_Tasks to perform:_
1 – Name every chemical species that the photoelectron spectroscopy abstract identifies by a chemical formula or element symbol.
2 – In the photoelectron spectroscopy abstract, which threshold served as the prototype case?

_Excerpt provided:_
Photoelectron spectroscopy in the vicinity of a core-ionization threshold

Sammanfattning: The fundamental interaction between photons and free molecules/atoms has been studied by means of soft x-ray photoelectron spectroscopy. Special interest has been paid to the non-resonant and resonant processes in the vicinity of a core-ionization threshold. The C1s threshold of carbon monoxide (CO) was chosen as the prototype case, and a synchrotron radiation light source together with a hemispherical electron energy analyzer were used as the main experimental tools. Observations made in resonant Auger spectra, of both a dissociative (HCl) and a bound (CO) core excited state, demonstrate that such spectra are strongly frequency dependent. This is explained in terms of a generalized duration time for the resonant process, where the lifetime of the core excited state and the inverse of the detuning frequency play equal roles. Results obtained from vibrationally selective core-to-Rydberg resonant Auger spectra have been successfully interpreted within the single-particle hydrogenic model. Also, an angular anisotropy is reported which depends on the vibrational quantum number of the final state.The non-resonant studies have been focused on the influences from post collision interaction (PCI) and shape resonances on the Auger decay. It is shown that the lifetime broadening of the 4d-15/2 and the 4d-13/2 core ionized states of Xe depends on the photon energy. The C1s shape resonance in CO modifies the vibrational progression of the Auger spectrum. This result is interpreted by means of numerical simulations, and it is shown that the de-excitation step is described by the Franck-Condon principle even at the shape resonance.The vibrational structures of large hydrocarbons have been studied by both core photoelectron spectroscopy and ab initio calculations. The results provide information on, for instance, changes in bond lengths and angles upon core ionization.

_Entries shown:_
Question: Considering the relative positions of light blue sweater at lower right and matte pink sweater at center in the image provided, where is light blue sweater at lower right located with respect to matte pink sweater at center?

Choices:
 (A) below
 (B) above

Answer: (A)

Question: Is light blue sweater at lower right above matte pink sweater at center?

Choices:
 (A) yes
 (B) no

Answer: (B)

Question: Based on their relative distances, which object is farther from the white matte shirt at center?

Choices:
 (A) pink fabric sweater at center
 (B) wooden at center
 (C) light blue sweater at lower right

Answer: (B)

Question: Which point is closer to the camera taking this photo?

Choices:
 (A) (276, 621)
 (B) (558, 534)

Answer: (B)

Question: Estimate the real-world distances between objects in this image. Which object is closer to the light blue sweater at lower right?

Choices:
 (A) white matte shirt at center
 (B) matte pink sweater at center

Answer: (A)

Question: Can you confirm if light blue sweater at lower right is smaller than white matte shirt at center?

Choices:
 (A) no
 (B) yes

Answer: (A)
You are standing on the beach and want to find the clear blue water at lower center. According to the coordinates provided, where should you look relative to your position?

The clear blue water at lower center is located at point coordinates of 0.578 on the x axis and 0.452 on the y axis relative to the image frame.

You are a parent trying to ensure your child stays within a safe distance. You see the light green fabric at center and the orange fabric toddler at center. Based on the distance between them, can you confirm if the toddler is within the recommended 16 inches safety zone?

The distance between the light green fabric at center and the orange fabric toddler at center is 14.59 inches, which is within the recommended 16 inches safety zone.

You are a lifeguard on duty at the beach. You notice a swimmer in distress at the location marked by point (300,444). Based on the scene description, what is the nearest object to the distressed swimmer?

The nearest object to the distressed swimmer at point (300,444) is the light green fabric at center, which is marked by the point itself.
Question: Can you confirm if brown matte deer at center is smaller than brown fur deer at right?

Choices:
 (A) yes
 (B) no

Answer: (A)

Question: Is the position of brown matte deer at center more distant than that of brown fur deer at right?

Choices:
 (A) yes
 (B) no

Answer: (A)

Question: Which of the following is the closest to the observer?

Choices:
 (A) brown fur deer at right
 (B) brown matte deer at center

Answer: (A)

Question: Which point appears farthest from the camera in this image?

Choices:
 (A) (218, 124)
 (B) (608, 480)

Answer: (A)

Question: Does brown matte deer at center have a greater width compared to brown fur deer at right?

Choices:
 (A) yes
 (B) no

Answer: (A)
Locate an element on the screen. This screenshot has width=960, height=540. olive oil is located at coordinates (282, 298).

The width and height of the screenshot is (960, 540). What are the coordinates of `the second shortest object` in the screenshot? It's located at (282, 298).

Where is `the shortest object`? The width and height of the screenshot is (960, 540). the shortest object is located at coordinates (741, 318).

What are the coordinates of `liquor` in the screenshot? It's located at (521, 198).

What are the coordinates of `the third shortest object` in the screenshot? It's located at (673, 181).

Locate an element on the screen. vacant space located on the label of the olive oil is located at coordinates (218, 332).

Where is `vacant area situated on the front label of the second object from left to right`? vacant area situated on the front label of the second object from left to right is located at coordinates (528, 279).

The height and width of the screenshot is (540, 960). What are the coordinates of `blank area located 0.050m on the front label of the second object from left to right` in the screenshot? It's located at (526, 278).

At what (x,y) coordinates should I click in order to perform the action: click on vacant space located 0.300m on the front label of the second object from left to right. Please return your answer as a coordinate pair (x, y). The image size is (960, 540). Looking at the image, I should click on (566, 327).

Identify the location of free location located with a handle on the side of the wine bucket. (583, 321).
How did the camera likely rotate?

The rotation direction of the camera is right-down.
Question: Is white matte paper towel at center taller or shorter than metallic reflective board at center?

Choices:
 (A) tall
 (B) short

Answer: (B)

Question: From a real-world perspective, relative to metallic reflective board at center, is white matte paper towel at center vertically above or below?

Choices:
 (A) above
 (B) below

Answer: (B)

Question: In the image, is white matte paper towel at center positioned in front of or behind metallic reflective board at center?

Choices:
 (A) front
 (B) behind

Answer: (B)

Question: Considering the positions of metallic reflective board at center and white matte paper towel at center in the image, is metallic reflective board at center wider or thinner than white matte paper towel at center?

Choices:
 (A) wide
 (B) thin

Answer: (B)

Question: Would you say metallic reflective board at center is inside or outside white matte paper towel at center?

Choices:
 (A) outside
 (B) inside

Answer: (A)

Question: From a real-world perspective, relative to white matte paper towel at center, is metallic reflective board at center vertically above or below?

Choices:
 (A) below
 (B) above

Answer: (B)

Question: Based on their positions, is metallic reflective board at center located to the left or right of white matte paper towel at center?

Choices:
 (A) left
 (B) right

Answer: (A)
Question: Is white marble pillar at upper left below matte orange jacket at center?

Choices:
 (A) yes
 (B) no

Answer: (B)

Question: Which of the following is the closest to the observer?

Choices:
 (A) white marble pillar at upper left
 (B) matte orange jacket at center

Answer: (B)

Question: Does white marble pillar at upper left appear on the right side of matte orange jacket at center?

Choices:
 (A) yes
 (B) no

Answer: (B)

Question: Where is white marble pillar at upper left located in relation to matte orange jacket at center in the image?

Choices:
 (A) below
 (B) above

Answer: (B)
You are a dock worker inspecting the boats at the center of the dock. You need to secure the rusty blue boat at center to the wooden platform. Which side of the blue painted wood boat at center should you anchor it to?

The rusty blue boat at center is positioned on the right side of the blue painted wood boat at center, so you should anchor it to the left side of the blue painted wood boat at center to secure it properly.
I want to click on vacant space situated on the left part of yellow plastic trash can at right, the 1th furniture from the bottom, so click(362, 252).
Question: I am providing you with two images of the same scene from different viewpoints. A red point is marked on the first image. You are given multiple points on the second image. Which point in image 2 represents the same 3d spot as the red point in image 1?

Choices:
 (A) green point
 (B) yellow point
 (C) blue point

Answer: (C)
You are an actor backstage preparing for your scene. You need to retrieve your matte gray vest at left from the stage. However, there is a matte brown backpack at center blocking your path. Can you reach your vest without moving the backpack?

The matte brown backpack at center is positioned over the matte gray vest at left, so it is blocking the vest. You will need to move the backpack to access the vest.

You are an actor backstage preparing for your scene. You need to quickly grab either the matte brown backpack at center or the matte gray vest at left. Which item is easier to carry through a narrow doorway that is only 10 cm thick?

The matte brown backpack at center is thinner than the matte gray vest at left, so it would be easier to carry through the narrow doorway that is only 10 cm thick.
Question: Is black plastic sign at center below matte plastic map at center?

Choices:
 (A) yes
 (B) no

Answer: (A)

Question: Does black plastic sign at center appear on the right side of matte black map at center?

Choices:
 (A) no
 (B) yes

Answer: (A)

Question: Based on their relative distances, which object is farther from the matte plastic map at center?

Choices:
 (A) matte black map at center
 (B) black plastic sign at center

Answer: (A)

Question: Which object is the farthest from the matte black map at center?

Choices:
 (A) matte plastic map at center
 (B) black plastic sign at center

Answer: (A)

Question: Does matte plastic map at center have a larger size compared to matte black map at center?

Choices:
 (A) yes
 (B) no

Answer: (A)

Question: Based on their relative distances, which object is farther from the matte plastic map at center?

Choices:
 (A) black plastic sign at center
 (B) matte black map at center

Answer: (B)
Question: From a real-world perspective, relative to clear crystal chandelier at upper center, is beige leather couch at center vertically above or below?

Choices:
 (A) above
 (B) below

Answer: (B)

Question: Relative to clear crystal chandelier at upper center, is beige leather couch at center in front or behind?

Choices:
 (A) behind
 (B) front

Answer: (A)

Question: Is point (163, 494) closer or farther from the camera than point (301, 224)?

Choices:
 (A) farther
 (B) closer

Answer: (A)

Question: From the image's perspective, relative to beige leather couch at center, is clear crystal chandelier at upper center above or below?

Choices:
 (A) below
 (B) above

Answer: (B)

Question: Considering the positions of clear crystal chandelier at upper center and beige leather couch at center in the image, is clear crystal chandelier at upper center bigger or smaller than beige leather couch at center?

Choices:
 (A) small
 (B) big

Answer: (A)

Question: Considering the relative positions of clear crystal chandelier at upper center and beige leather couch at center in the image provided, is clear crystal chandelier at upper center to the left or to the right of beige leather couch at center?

_Answers to the tasks:_
1 – CO, HCl, Xe

2 – The C1s threshold of carbon monoxide (CO).